Binary to Decimal Converter

Convert between binary, decimal, hexadecimal, and octal number systems.

Result

Binary

Decimal

Hexadecimal

Octal

How It Works

Enter a number in any base (binary, decimal, hex, or octal) and see it instantly converted to all other bases with step-by-step working.

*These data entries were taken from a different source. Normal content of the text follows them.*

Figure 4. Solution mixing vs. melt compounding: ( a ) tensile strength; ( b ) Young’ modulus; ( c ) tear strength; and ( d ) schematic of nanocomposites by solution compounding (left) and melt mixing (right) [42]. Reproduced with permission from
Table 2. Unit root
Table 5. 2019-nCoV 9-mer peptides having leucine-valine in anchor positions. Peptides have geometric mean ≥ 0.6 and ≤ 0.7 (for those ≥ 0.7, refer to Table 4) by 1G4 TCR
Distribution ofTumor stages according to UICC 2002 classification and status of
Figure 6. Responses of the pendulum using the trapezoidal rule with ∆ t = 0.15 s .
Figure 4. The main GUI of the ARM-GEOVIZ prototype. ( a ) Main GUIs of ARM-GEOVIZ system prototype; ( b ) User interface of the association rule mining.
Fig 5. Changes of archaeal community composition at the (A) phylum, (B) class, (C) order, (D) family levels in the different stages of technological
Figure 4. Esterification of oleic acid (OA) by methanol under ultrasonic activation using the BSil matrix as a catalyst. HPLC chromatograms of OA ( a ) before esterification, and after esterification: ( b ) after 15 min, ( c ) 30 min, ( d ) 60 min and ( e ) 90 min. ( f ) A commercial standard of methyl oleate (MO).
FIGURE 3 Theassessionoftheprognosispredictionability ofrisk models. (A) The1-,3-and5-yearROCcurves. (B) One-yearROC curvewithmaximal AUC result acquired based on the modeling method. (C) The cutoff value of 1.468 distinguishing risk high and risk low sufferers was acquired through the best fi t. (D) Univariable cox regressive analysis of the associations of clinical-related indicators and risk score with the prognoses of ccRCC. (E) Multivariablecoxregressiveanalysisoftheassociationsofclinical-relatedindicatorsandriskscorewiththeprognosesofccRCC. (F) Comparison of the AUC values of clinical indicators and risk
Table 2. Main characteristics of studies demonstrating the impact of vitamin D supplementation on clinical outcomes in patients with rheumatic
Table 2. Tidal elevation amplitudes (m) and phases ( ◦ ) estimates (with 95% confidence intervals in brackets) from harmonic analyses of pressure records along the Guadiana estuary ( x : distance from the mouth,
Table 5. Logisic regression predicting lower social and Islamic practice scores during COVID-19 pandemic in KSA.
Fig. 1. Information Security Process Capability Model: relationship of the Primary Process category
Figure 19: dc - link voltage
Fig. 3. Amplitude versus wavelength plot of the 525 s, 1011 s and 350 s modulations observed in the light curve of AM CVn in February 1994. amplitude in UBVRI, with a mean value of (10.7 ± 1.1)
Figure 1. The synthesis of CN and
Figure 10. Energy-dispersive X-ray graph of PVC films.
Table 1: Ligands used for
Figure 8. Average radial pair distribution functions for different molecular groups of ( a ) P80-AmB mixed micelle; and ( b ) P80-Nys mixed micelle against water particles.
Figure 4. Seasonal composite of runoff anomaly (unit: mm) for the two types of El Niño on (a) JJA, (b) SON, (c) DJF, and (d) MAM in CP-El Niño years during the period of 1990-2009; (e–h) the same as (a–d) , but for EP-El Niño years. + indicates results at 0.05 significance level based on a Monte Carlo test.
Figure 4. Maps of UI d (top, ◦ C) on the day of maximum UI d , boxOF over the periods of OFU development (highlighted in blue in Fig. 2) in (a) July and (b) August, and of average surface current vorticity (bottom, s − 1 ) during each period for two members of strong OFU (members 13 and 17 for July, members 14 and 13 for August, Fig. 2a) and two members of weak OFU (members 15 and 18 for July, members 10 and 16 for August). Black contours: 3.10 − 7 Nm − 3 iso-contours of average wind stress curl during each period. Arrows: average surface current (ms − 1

**Binary to Decimal Converter — Master Number Base Conversion**

Computers speak in binary (base 2). Humans prefer decimal (base 10). Hexadecimal (base 16) bridges the two for programmers. Our multi-base converter handles all four common number systems with full step-by-step workings.

**The Four Number Bases**

**Binary (Base 2)**
Digits: 0, 1
Used by: Computer hardware, digital logic, low-level programming

**Octal (Base 8)**
Digits: 0–7
Used by: Unix file permissions (chmod 755), some legacy systems

**Decimal (Base 10)**
Digits: 0–9
Used by: Everyday human counting

**Hexadecimal (Base 16)**
Digits: 0–9, A–F (A=10, B=11, C=12, D=13, E=14, F=15)
Used by: Colour codes (#FF5733), memory addresses, debugging

**Conversion Method: Binary to Decimal**

Each binary digit represents a power of 2, from right to left:

1011₂ = 1×2³ + 0×2² + 1×2¹ + 1×2⁰
= 8 + 0 + 2 + 1 = 11₁₀

**Conversion Method: Decimal to Binary**

Repeated division by 2:
11 ÷ 2 = 5 remainder 1
5 ÷ 2 = 2 remainder 1
2 ÷ 2 = 1 remainder 0
1 ÷ 2 = 0 remainder 1
Read remainders from bottom to top: 1011

**Hex and RGB Colours**

The hex colour #FF5733 means:
- FF = 255 (red), 57 = 87 (green), 33 = 51 (blue)
This is RGB(255, 87, 51) — an orange-red colour.

**Binary in Computing**

- 1 bit = one binary digit (0 or 1)
- 8 bits = 1 byte (values 0–255)
- 16 bits = 1 word (0–65,535)
- 32 bits = 0–4,294,967,295
- 64 bits = modern computing standard

Frequently Asked Questions

Multiply each binary digit by 2 raised to its position power (right to left, starting at 0), then sum all results. Example: 1011 = 1×8 + 0×4 + 1×2 + 1×1 = 11.
Hex is used for colour codes in web design (#RRGGBB), memory addresses in debugging, IPv6 addresses, and representing binary data more compactly (1 hex digit = 4 bits).
11111111₂ = 255₁₀ = FF₁₆. This is why colours in RGB go from 0 to 255 — they're stored as 8-bit numbers.
755 in octal = 111 101 101 in binary = rwxr-xr-x. Each set of 3 bits represents read, write, execute permissions for owner, group, and others.
Two's complement is the standard method computers use to represent negative binary numbers. Flip all bits and add 1. Example: -5 in 8-bit = flip(00000101) + 1 = 11111010 + 1 = 11111011.